START Extracted information

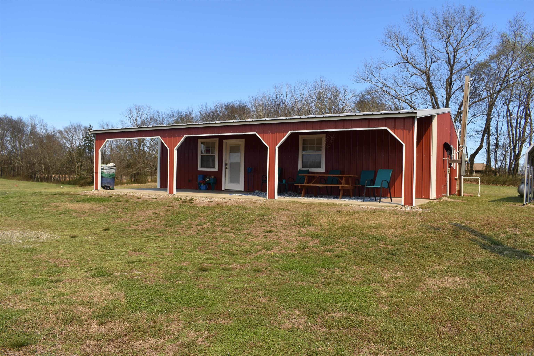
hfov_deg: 67.4
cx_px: 267
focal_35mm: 27
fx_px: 400
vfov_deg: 47.9
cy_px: 178
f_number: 8
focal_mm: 18
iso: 125
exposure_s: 1/250
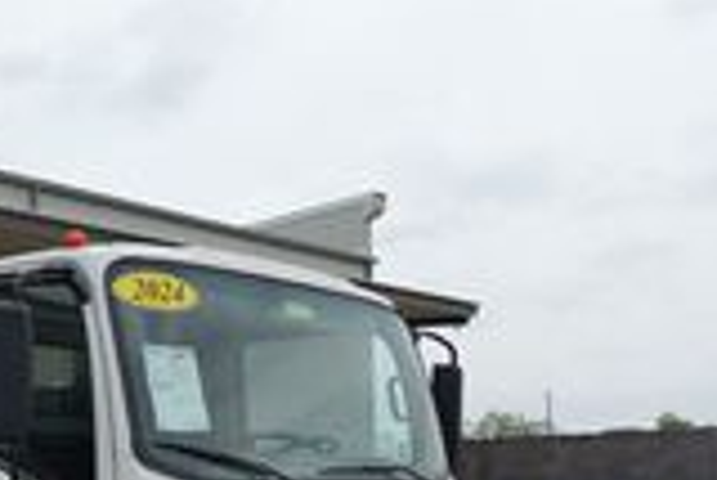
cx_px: 4
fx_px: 997
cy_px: 507
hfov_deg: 35.8
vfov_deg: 25.4
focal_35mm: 50
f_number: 2
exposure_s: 1/3200
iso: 125
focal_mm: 7.6
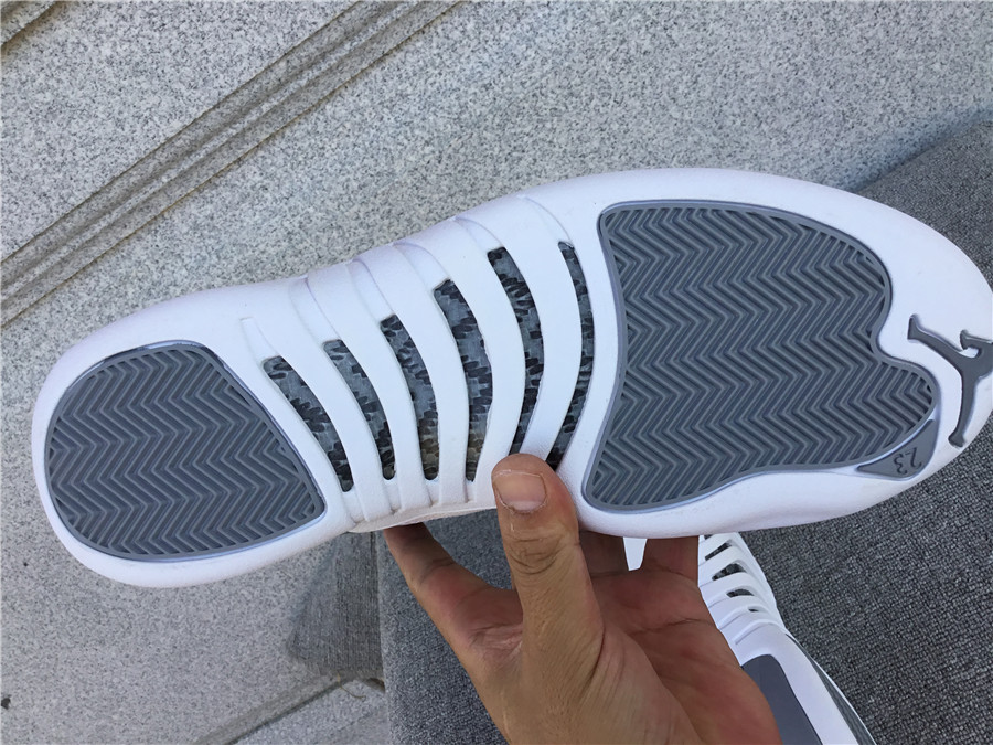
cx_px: 496
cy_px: 372
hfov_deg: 58.4
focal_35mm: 31
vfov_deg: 45.4
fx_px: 889
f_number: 2.4
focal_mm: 3.3
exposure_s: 1/262
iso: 25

END Extracted information

* Exercise directions
Copy the records exactly as they appear, excluding images.

* Written response
hfov_deg: 67.4
cx_px: 267
focal_35mm: 27
fx_px: 400
vfov_deg: 47.9
cy_px: 178
f_number: 8
focal_mm: 18
iso: 125
exposure_s: 1/250
cx_px: 4
fx_px: 997
cy_px: 507
hfov_deg: 35.8
vfov_deg: 25.4
focal_35mm: 50
f_number: 2
exposure_s: 1/3200
iso: 125
focal_mm: 7.6
cx_px: 496
cy_px: 372
hfov_deg: 58.4
focal_35mm: 31
vfov_deg: 45.4
fx_px: 889
f_number: 2.4
focal_mm: 3.3
exposure_s: 1/262
iso: 25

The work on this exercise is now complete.